After I read through Bancroft’s list, I felt ill. This in no way describes the relationship within my marriage. This is the foil to my marriage. Furthermore, the list felt somehow impossible. Fantastical even. Once again, it felt like Mr. Bancroft was in my head when he elaborated:
As you read through this list, you may be thinking, “Oh , I couldn’t possibly find a partner with whom I could have all that.” But this list describes the minimum a relationship should have, not pie in the sky. Expecting too little can keep you trapped in an unhealthy relationship. You will tend to keep second-guessing yourself, feeling that you are to blame for having unreasonable desires.
This is the minimum?! Frankly, I was stunned. I sat at the table and tried not to openly weep. I have never experienced this in my marriage! Upon reflection, I realized that I had never experienced this sort of relational climate in my family. Maybe one of these criteria at one time or another but never all at once. Reading them again is still shocking to me. These criteria, aside from passionate intimacy, applies to all our close relationships. Respect, safety, feeling loved, and feeling understood are all qualities that should be a part of all our relationships be they with our friends, siblings, or parents. His final word on it once again:
Expecting too little can keep you trapped in an unhealthy relationship. You will tend to keep second-guessing yourself, feeling that you are to blame for having unreasonable desires.

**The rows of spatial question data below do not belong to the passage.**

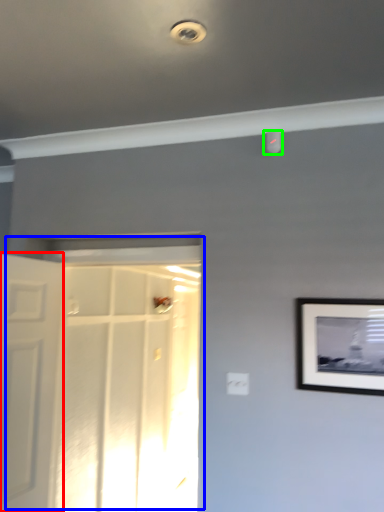
Question: Which object is the closest to the door (highlighted by a red box)? Choose among these: door (highlighted by a blue box) or droplight (highlighted by a green box).

Choices:
 (A) door
 (B) droplight

Answer: (A)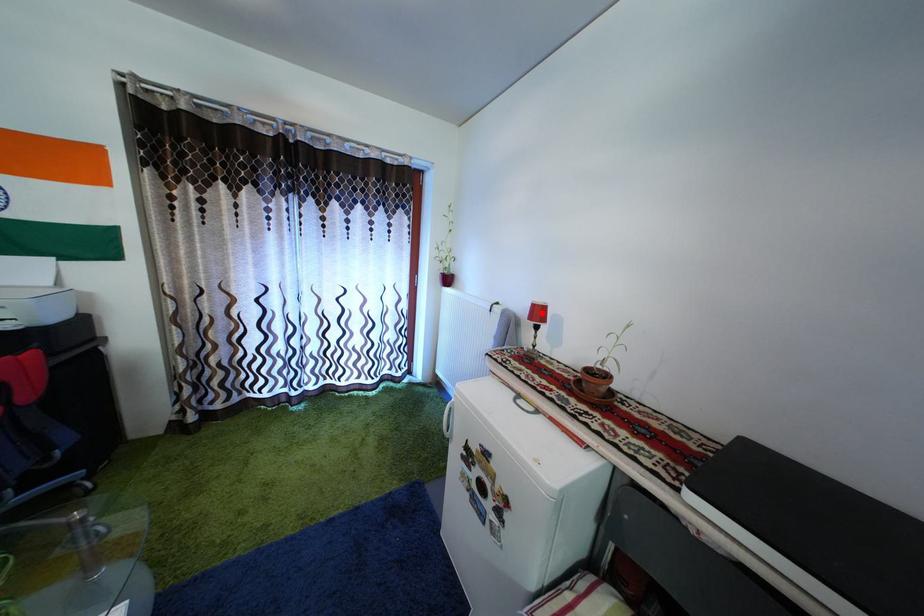
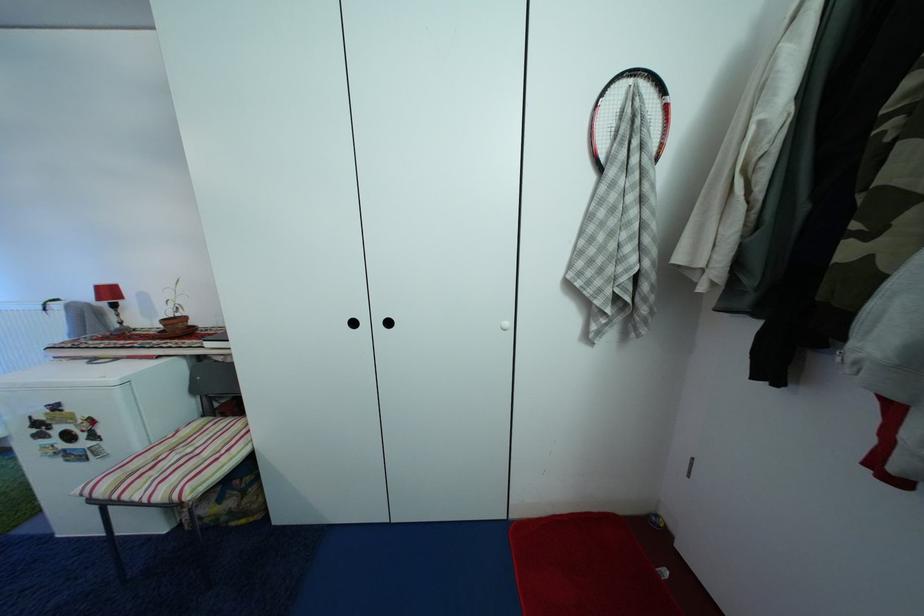
The point at the highlighted location is marked in the first image. Where is the corresponding point in the second image?

(106, 294)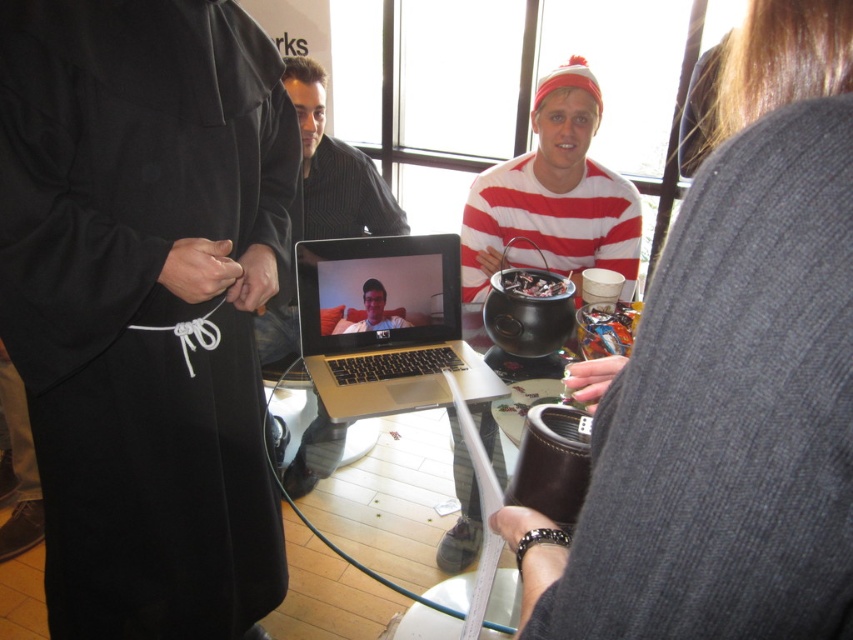
Does black matte robe at left appear over matte black laptop at center?

No.

Is black matte robe at left wider than matte black laptop at center?

Correct, the width of black matte robe at left exceeds that of matte black laptop at center.

Does point (143, 99) come in front of point (352, 324)?

That is True.

Locate an element on the screen. black matte robe at left is located at coordinates (144, 304).

Does black matte cauldron at center have a smaller size compared to matte black laptop at center?

No, black matte cauldron at center is not smaller than matte black laptop at center.

Does black matte cauldron at center appear on the left side of matte black laptop at center?

In fact, black matte cauldron at center is to the right of matte black laptop at center.

Is point (521, 177) behind point (341, 332)?

Yes, point (521, 177) is behind point (341, 332).

You are a GUI agent. You are given a task and a screenshot of the screen. Output one action in this format:
    pyautogui.click(x=<x>, y=<y>)
    Task: Click on the black matte cauldron at center
    The width and height of the screenshot is (853, 640).
    Given the screenshot: What is the action you would take?
    pyautogui.click(x=549, y=224)

Is gold metallic laptop at center positioned at the back of matte black laptop at center?

No.

Between point (364, 269) and point (381, 298), which one is positioned in front?

Point (364, 269) is in front.

The image size is (853, 640). In order to click on gold metallic laptop at center in this screenshot , I will do `click(386, 324)`.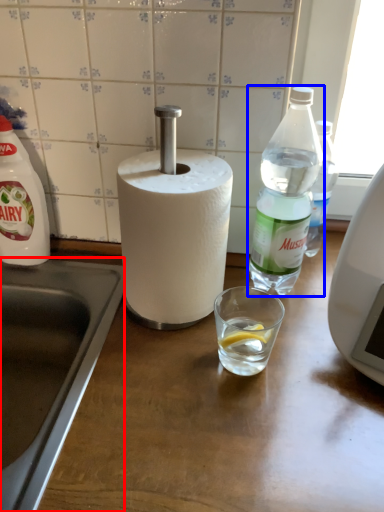
Question: Which of the following is the closest to the observer, sink (highlighted by a red box) or bottle (highlighted by a blue box)?

Choices:
 (A) sink
 (B) bottle

Answer: (A)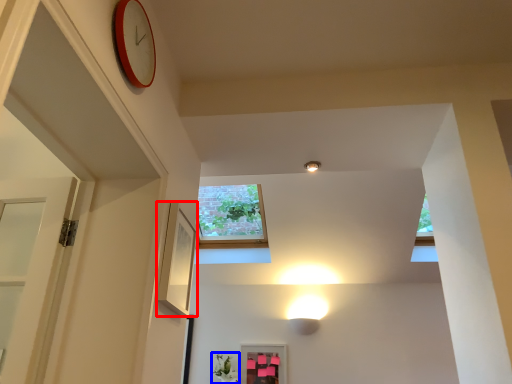
Question: Among these objects, which one is farthest to the camera, picture frame (highlighted by a red box) or plant (highlighted by a blue box)?

Choices:
 (A) picture frame
 (B) plant

Answer: (B)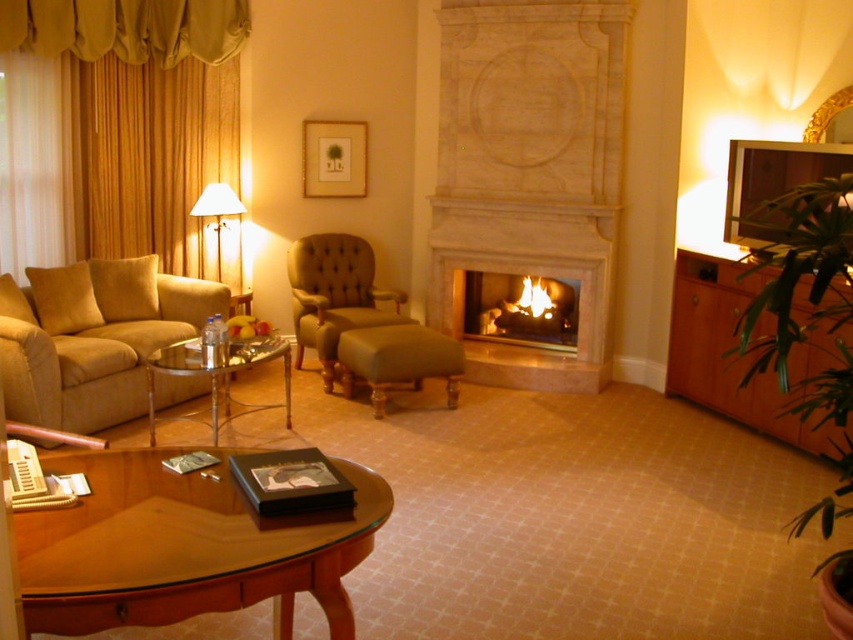
Measure the distance between metallic glass side table at center and matte wood picture frame at upper center.

metallic glass side table at center is 6.86 feet away from matte wood picture frame at upper center.

Is metallic glass side table at center smaller than matte wood picture frame at upper center?

No.

Between point (175, 349) and point (345, 186), which one is positioned behind?

The point (345, 186) is behind.

Where is `metallic glass side table at center`? The width and height of the screenshot is (853, 640). metallic glass side table at center is located at coordinates (218, 376).

Which is more to the left, matte green armchair at center or metallic glass side table at center?

metallic glass side table at center is more to the left.

Can you confirm if matte green armchair at center is positioned above metallic glass side table at center?

Yes, matte green armchair at center is above metallic glass side table at center.

Who is more forward, (299,353) or (242,353)?

Point (242,353)

Locate an element on the screen. Image resolution: width=853 pixels, height=640 pixels. matte green armchair at center is located at coordinates (335, 296).

Is brown wood table at lower left thinner than matte green armchair at center?

Incorrect, brown wood table at lower left's width is not less than matte green armchair at center's.

Who is taller, brown wood table at lower left or matte green armchair at center?

matte green armchair at center

Who is more distant from viewer, (200, 600) or (338, 292)?

Positioned behind is point (338, 292).

This screenshot has height=640, width=853. Find the location of `brown wood table at lower left`. brown wood table at lower left is located at coordinates (184, 547).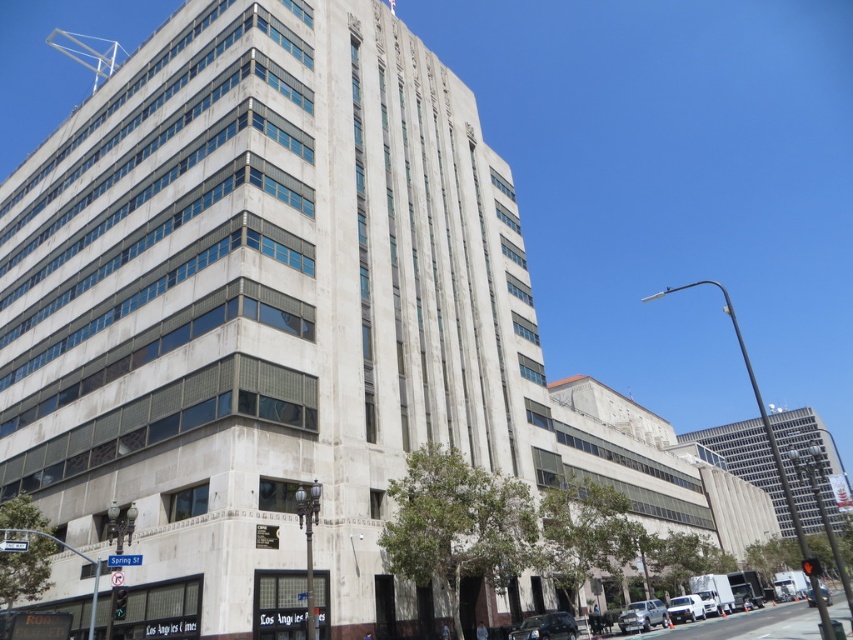
Question: Is silver metallic sedan at lower right thinner than white matte car at lower right?

Choices:
 (A) yes
 (B) no

Answer: (A)

Question: Can you confirm if shiny black sedan at lower right is positioned above shiny black sedan at center?

Choices:
 (A) no
 (B) yes

Answer: (B)

Question: Which object is the farthest from the silver metallic sedan at lower right?

Choices:
 (A) shiny black sedan at center
 (B) shiny black sedan at lower right
 (C) white matte car at lower right

Answer: (A)

Question: Which object is closer to the camera taking this photo?

Choices:
 (A) shiny black sedan at lower right
 (B) white matte car at lower right

Answer: (A)

Question: Which of the following is the closest to the observer?

Choices:
 (A) (573, 627)
 (B) (821, 589)
 (C) (688, 614)
 (D) (647, 611)

Answer: (A)

Question: From the image, what is the correct spatial relationship of silver metallic sedan at lower right in relation to white matte car at lower right?

Choices:
 (A) left
 (B) right

Answer: (A)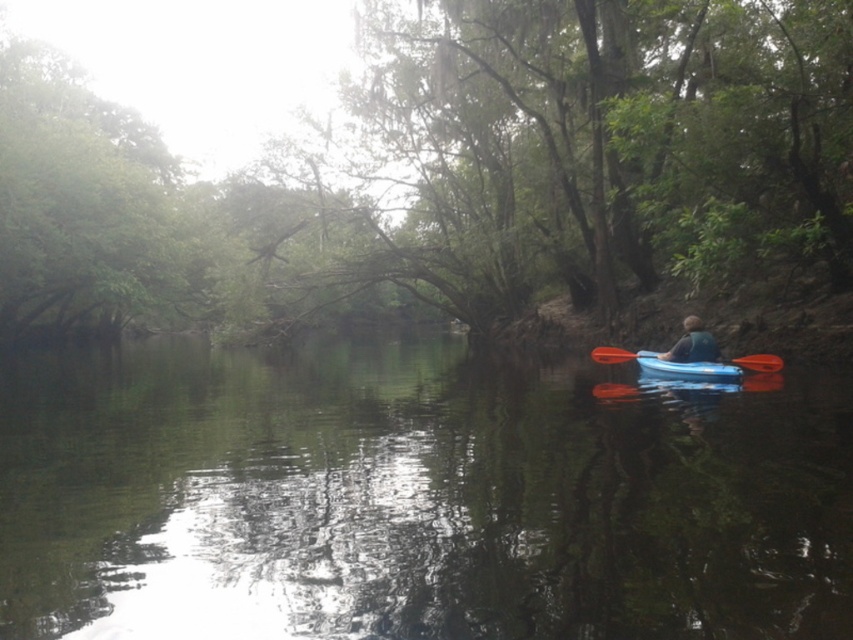
You are a photographer trying to capture the translucent blue kayak at center and orange plastic paddle at center in the same frame. Based on their positions, which object should you adjust your camera to focus on first if you want to include both in your shot?

The translucent blue kayak at center is positioned on the left side of orange plastic paddle at center, so you should focus on the orange plastic paddle at center first to ensure both objects are captured in the frame.

You are planning to cross the river in the blue plastic kayak at right. Considering the width of the kayak and the green matte tree at center, will the kayak fit through a narrow passage between two trees that are spaced 1 meter apart?

The blue plastic kayak at right has a lesser width compared to green matte tree at center. Since the kayak is narrower than the tree, it should fit through the 1 meter passage between the trees.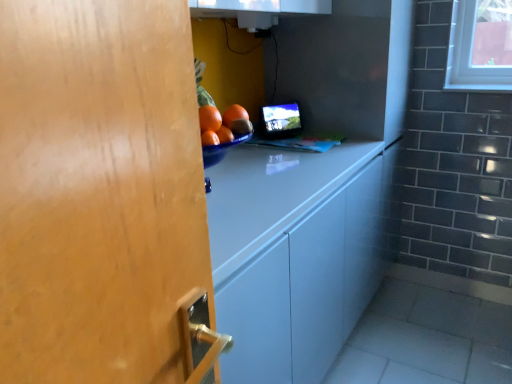
What do you see at coordinates (310, 196) in the screenshot? The width and height of the screenshot is (512, 384). I see `white glossy cabinet at center` at bounding box center [310, 196].

What is the approximate height of white glossy cabinet at center?

5.02 feet.

Find the location of a particular element. This screenshot has width=512, height=384. white glossy cabinet at center is located at coordinates (310, 196).

Describe the element at coordinates (280, 120) in the screenshot. I see `matte black monitor at center` at that location.

This screenshot has height=384, width=512. I want to click on matte black monitor at center, so click(280, 120).

Find the location of a particular element. Image resolution: width=512 pixels, height=384 pixels. white glossy cabinet at center is located at coordinates (310, 196).

Between matte black monitor at center and white glossy cabinet at center, which one appears on the right side from the viewer's perspective?

Positioned to the right is white glossy cabinet at center.

Is matte black monitor at center in front of or behind white glossy cabinet at center in the image?

matte black monitor at center is behind white glossy cabinet at center.

Is point (265, 118) positioned before point (308, 359)?

That is False.

From the image's perspective, who appears lower, matte black monitor at center or white glossy cabinet at center?

white glossy cabinet at center, from the image's perspective.

From a real-world perspective, is matte black monitor at center above or below white glossy cabinet at center?

From a real-world perspective, matte black monitor at center is physically above white glossy cabinet at center.

Does matte black monitor at center have a lesser width compared to white glossy cabinet at center?

Indeed, matte black monitor at center has a lesser width compared to white glossy cabinet at center.

In terms of height, does matte black monitor at center look taller or shorter compared to white glossy cabinet at center?

Considering their sizes, matte black monitor at center has less height than white glossy cabinet at center.

Which of these two, matte black monitor at center or white glossy cabinet at center, is smaller?

matte black monitor at center.

Is matte black monitor at center inside the boundaries of white glossy cabinet at center, or outside?

matte black monitor at center is outside white glossy cabinet at center.

Are matte black monitor at center and white glossy cabinet at center making contact?

No, matte black monitor at center is not with white glossy cabinet at center.

Consider the image. Is matte black monitor at center positioned with its back to white glossy cabinet at center?

Yes, white glossy cabinet at center is at the back of matte black monitor at center.

How different are the orientations of matte black monitor at center and white glossy cabinet at center in degrees?

The angle between the facing direction of matte black monitor at center and the facing direction of white glossy cabinet at center is 34.5 degrees.

Locate an element on the screen. This screenshot has width=512, height=384. computer monitor on the left of white glossy cabinet at center is located at coordinates (280, 120).

Between white glossy cabinet at center and matte black monitor at center, which one appears on the right side from the viewer's perspective?

white glossy cabinet at center is more to the right.

Is white glossy cabinet at center in front of or behind matte black monitor at center in the image?

Clearly, white glossy cabinet at center is in front of matte black monitor at center.

Is point (383, 120) in front of point (274, 105)?

Yes, point (383, 120) is in front of point (274, 105).

From the image's perspective, is white glossy cabinet at center located above matte black monitor at center?

No, from the image's perspective, white glossy cabinet at center is not on top of matte black monitor at center.

From a real-world perspective, who is located lower, white glossy cabinet at center or matte black monitor at center?

From a 3D spatial view, white glossy cabinet at center is below.

Can you confirm if white glossy cabinet at center is thinner than matte black monitor at center?

No.

Can you confirm if white glossy cabinet at center is taller than matte black monitor at center?

Yes.

Is white glossy cabinet at center bigger or smaller than matte black monitor at center?

Considering their sizes, white glossy cabinet at center takes up more space than matte black monitor at center.

Is white glossy cabinet at center outside of matte black monitor at center?

Yes, white glossy cabinet at center is outside of matte black monitor at center.

Is the surface of white glossy cabinet at center in direct contact with matte black monitor at center?

There is a gap between white glossy cabinet at center and matte black monitor at center.

Could you tell me if white glossy cabinet at center is turned towards matte black monitor at center?

No, white glossy cabinet at center is not facing towards matte black monitor at center.

How different are the orientations of white glossy cabinet at center and matte black monitor at center in degrees?

There is a 34.5-degree angle between the facing directions of white glossy cabinet at center and matte black monitor at center.

The width and height of the screenshot is (512, 384). In the image, there is a white glossy cabinet at center. In order to click on computer monitor above it (from the image's perspective) in this screenshot , I will do `click(280, 120)`.

Where is `computer monitor above the white glossy cabinet at center (from a real-world perspective)`? The image size is (512, 384). computer monitor above the white glossy cabinet at center (from a real-world perspective) is located at coordinates (280, 120).

I want to click on cabinetry lying in front of the matte black monitor at center, so coord(310,196).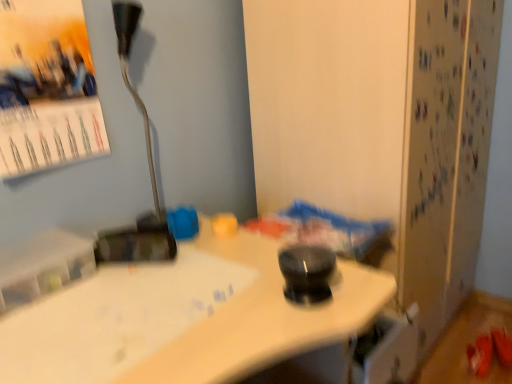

This is incredible validation. It also takes off the blinders. “Hey, I haven’t been expecting too much! I don’t have unreasonable desires! I’m not crazy! I don’t think I should be blamed for all this!”
This is just Chapter 1. I highly recommend reading this book if you are in a relationship that isn’t working or if you feel crazy in your relationship. It is designed largely for women although men should read this if they suspect that they are in an abusive relationship. The book has a website of its own with bonus material for potentially abusive partners so that the women (or men) reading the book will not give the book itself to their partners. Mr. Bancroft knows his stuff.
Be brave! Read on…
It should be said that I did end my marriage. A little over a month after I wrote this post, my husband and I came to an agreement that our marriage was truly over after almost twenty years together. We separated three months later.
A year later I can say that it was by far the best decision I could have made.